Saturday, October 15, 2005

A New Book on Caracas

It's rare to find architects who are willing to listen to and learn from squatter communities. Alfredo Brillembourg and Hubert Klumpner, two of the driving forces behind the Caracas Think Tank in Caracas, Venezuela, have spent the past six months working with squatters in the Venezuelan capital. Now they have joined with German journalist Kristin Feireiss to bring out informal city: caracas case (Prestel Art Books.)

For planners this is an important text. As Brillembourg and Klumpner write: "If one looks at the barrios at a distance--in person or in an aerial photograph--one sees sprawling, rhizome-like shapes; one searches in vain for an ordering principle." But, they assert, we can learn from the informal city. "Informal does not mean 'lacking form'. It implies, for us, something that arises from within itself and its makers, whose form has not yet been recognized, or is unfinished, but which is subject to rules and procedures potentially as specific and necessary as those that have governed official, formal city-making."

It's expensive ($60) and largely academic in tone, but informal city is enlivened with lots of photos and it makes the right argument: that squatters have made a valuable contribution to urbanism in the 21st century.


Bryan Finoki said...

This book might also be of interest.

Barrio Urbanism By David R. Diaz

Chicanos, Planning, and American Cities.

New York, 2004. Focuses on Latinos in America from an urban planning perspective, covering the last century and tracing the movement of Latinos from Mexico into American cities, describing the problems facing them there.

Sorry, I have read this yet myself nor have I managed to dig up any exstensive reviews.
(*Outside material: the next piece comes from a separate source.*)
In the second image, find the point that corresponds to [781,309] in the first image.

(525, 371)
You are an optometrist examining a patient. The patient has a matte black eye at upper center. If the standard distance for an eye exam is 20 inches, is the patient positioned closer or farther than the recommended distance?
But in this vein it is also on my list.

Bryan Finoki said...

Also, for more on Caracas, take a look at Worldview's examination here from a couple years back:

last month CSM wrote this piece on a controversial worker cooperative/government assited program aimed at helping barrio residents to identify and repair their own neighborhoods. even so, most wonder why one of the world's most rich oil producing countries has left most people in total poverty.
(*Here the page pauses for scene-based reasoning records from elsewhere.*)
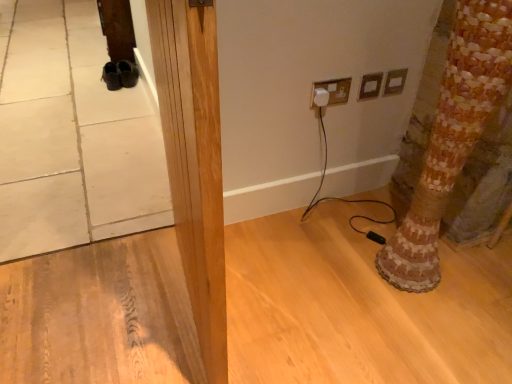
I want to click on free area in between wooden mosaic tree trunk at lower right and natural wood pillar at center, so click(x=303, y=291).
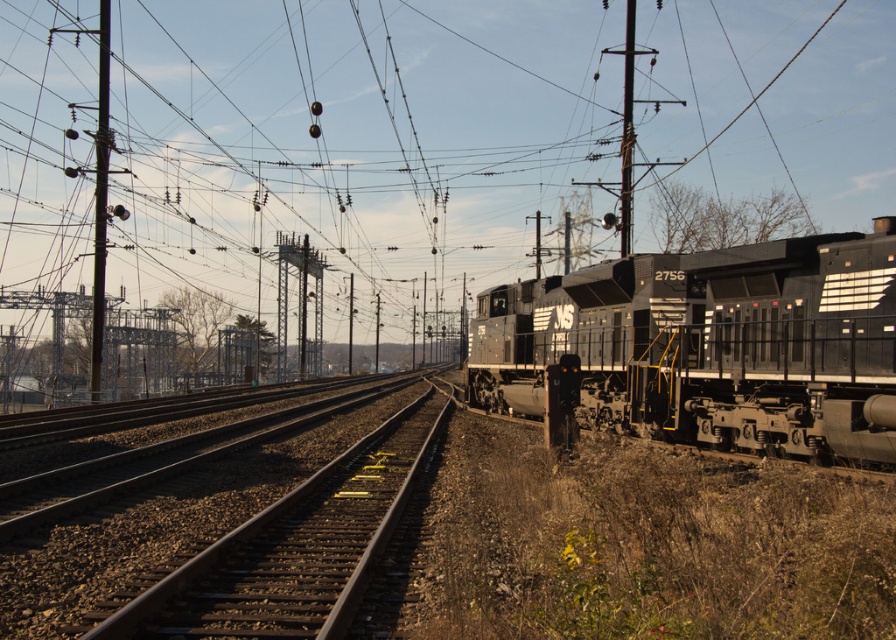
You are a railway worker standing at the metallic gray pole at left. You need to cross to the brown gravel track at center. Which direction should you walk to reach the track?

The brown gravel track at center is positioned on the right side of metallic gray pole at left, so you should walk to the right to reach the track.

You are standing at the point labeled point [617,340] and want to walk to the point labeled point [95,381]. Given that the distance between them is 10 meters, can you safely walk directly between them without crossing the railway tracks?

The point labeled point [617,340] is closer to the camera than point [95,381]. Since the railway tracks curve gently to the left in the foreground and converge into the distance, the path between them may cross the tracks. However, without specific information about the terrain or obstacles between them, it is not possible to confirm safety. Please check for any tracks or obstacles before proceeding.

You are a railway inspector standing at the edge of the tracks. You need to walk from the matte black locomotive at center to the brown gravel track at center to inspect them both. Which one is closer to you?

Both the matte black locomotive at center and the brown gravel track at center are exactly 5.79 meters apart from each other, so they are equidistant from your current position.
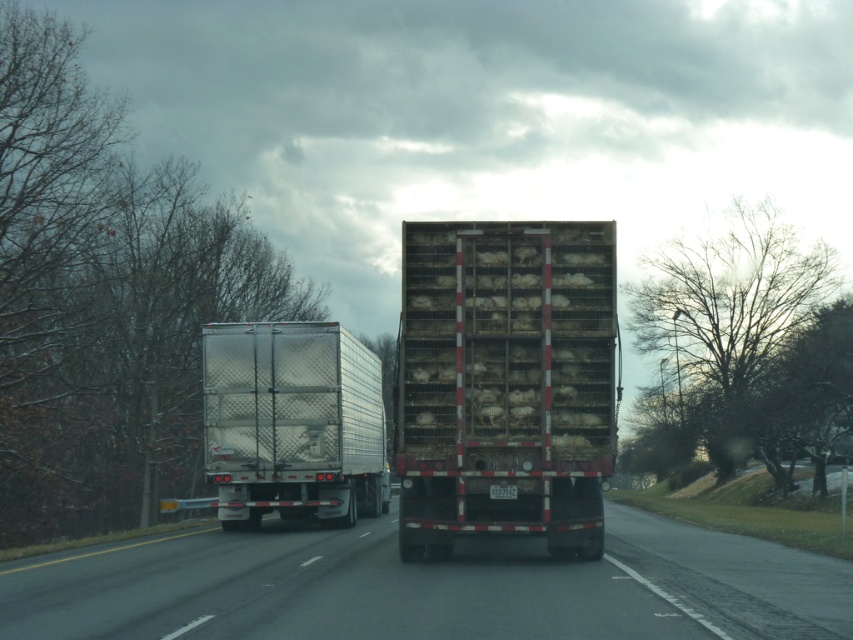
Question: Is the position of black rubber highway at center more distant than that of silver metallic trailer truck at center?

Choices:
 (A) yes
 (B) no

Answer: (B)

Question: Which of the following is the farthest from the observer?

Choices:
 (A) click(231, 403)
 (B) click(428, 241)

Answer: (A)

Question: Is black rubber highway at center to the right of metallic mesh trailer truck at center from the viewer's perspective?

Choices:
 (A) no
 (B) yes

Answer: (A)

Question: Can you confirm if metallic mesh trailer truck at center is wider than silver metallic trailer truck at center?

Choices:
 (A) yes
 (B) no

Answer: (B)

Question: Which point is farther from the camera taking this photo?

Choices:
 (A) (572, 253)
 (B) (6, 598)

Answer: (A)

Question: Based on their relative distances, which object is nearer to the silver metallic trailer truck at center?

Choices:
 (A) black rubber highway at center
 (B) metallic mesh trailer truck at center

Answer: (A)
and, recently the BBC reported on Chavez' vow to accelerate his controversial programme of land redistribution. Under President Chavez's administration, new laws have been passed to allow the state to seize underused ranches without compensation. there are also lots of good related news articles within this one.

rn said...

Thanks, bfunk, for the intriguing additions.
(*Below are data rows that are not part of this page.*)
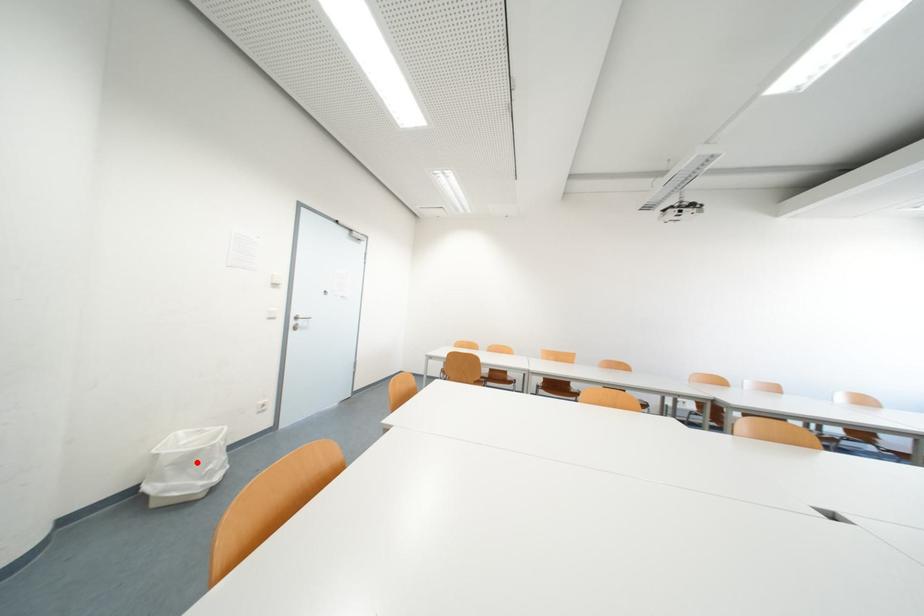
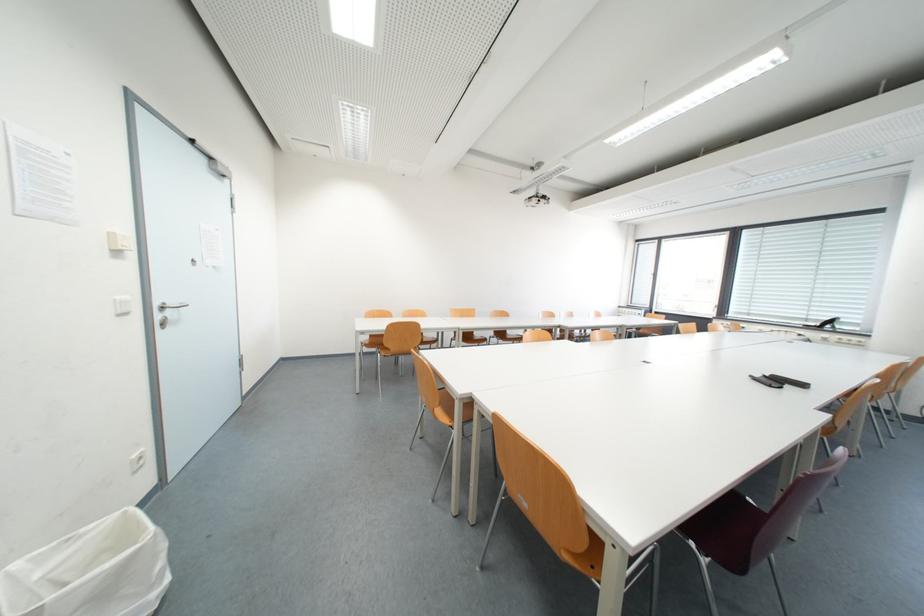
The point at the highlighted location is marked in the first image. Where is the corresponding point in the second image?

(123, 585)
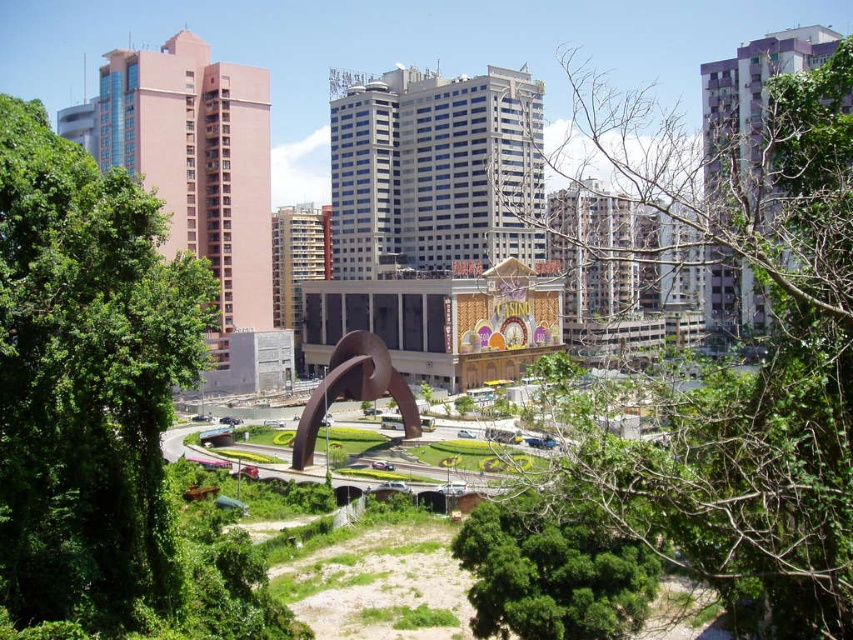
You are standing in the urban landscape and want to take a photo of the green leafy tree at center. If your camera has a maximum focus range of 40 meters, will you be able to capture the tree clearly without moving closer?

The green leafy tree at center is 43.40 meters away from the viewer. Since the camera can only focus up to 40 meters, you won cannot capture the tree clearly without moving closer.

You are a landscape architect planning to install a new pathway between the green leafy tree at left and the green leafy tree at lower center. Based on their positions, which direction should the pathway be oriented to connect them?

The pathway should be oriented from left to right to connect the green leafy tree at left and the green leafy tree at lower center since the green leafy tree at left is positioned to the left of the green leafy tree at lower center.

You are a city planner reviewing the urban landscape. The green leafy tree at center and the brown polished metal sculpture at center are both in the central area of the park. Considering their heights, which one would cast a longer shadow during midday when the sun is directly overhead?

The green leafy tree at center is much taller than the brown polished metal sculpture at center, so it would cast a longer shadow during midday when the sun is directly overhead.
In browsing some of the links and thinging about things further, I must admit I have some misgivings.

For professionals who know nothing about barrios or squatter communities, these efforts are revelatory. But there's always an intermediary: the professional who is representing the barrio to the outside world. 'Caracas case,' for instance, offers many professional takes on the barrios of Venezuela's capital: planners, architects, photographers, sociologists are all involved.

I'm more interested in immediacy, in the people who live in the barrios choosing how they want to be represented (or, indeed, whether they want to be represented) or representing themselves. These kinds of efforts are more empowering and effective when the intention is bottom-up rather than top down.

The question is how to empower and amplify voices from below.

Bryan Finoki said...

yes, i agree, i too am always skeptical of professionals who think their involvement by right of their profession is crucial or somehow more important than the efforts made by the communities themselves. arrogance and professional elitism generally tries to dictate solutions for the poor rather than assist them, is suppose. and more often, the top-down approach lacks a fundamental understanding of the identity, culture, and power of the squatter communities themselves, whom often have the solutions, just lesser means for realizing them. nevertheless, i do feel it is important that professionals (like architects, planners, etc) take more than an interest in these communities and do something to try and help by utilizing their skills. if architects take an interest that experience will also translate from the bottom up into other spheres and perhaps influence change on other levels where change in perception is needed. but, how and what approach exactly should be taken? what role does the architect have in engaging this type of problem? the relationship between architects and these communities is something i would like to see develop over the years for numerous reasons. architect as activist less architect as master planner. but in what capacity? regardless, i believe that role must further enable the squatters to define their own identity, as you say, help express their own self-representation.

rn said...

Absolutely, b. And I am keenly aware that I am not immune from the problem either. After all, I am representing squatters in my work, too.

There's nothing wrong with professionals being involved in these communities as long as the communities call the shots. That's why I liked the group in Pune, India I blogged about (and you provided a link to) in the prior post. An architect was willing to accept that some people were more interested in getting water piped to their homes than in getting new homes. Others thought garbage collection and sewer pipes were more important than renovated houses. These choices need to be up to the communities themselves.